### [Request]
Where does "programs" appear in the data? Return each line that holds it.

*** Information shown

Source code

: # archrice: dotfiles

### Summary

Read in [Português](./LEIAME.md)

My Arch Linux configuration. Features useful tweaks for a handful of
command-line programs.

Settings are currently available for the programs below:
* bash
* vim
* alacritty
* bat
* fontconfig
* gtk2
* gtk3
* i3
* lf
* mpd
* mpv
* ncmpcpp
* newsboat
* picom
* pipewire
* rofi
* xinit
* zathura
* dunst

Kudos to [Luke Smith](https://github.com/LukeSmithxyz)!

******

### [Solution to this task]
command-line programs.
Settings are currently available for the programs below:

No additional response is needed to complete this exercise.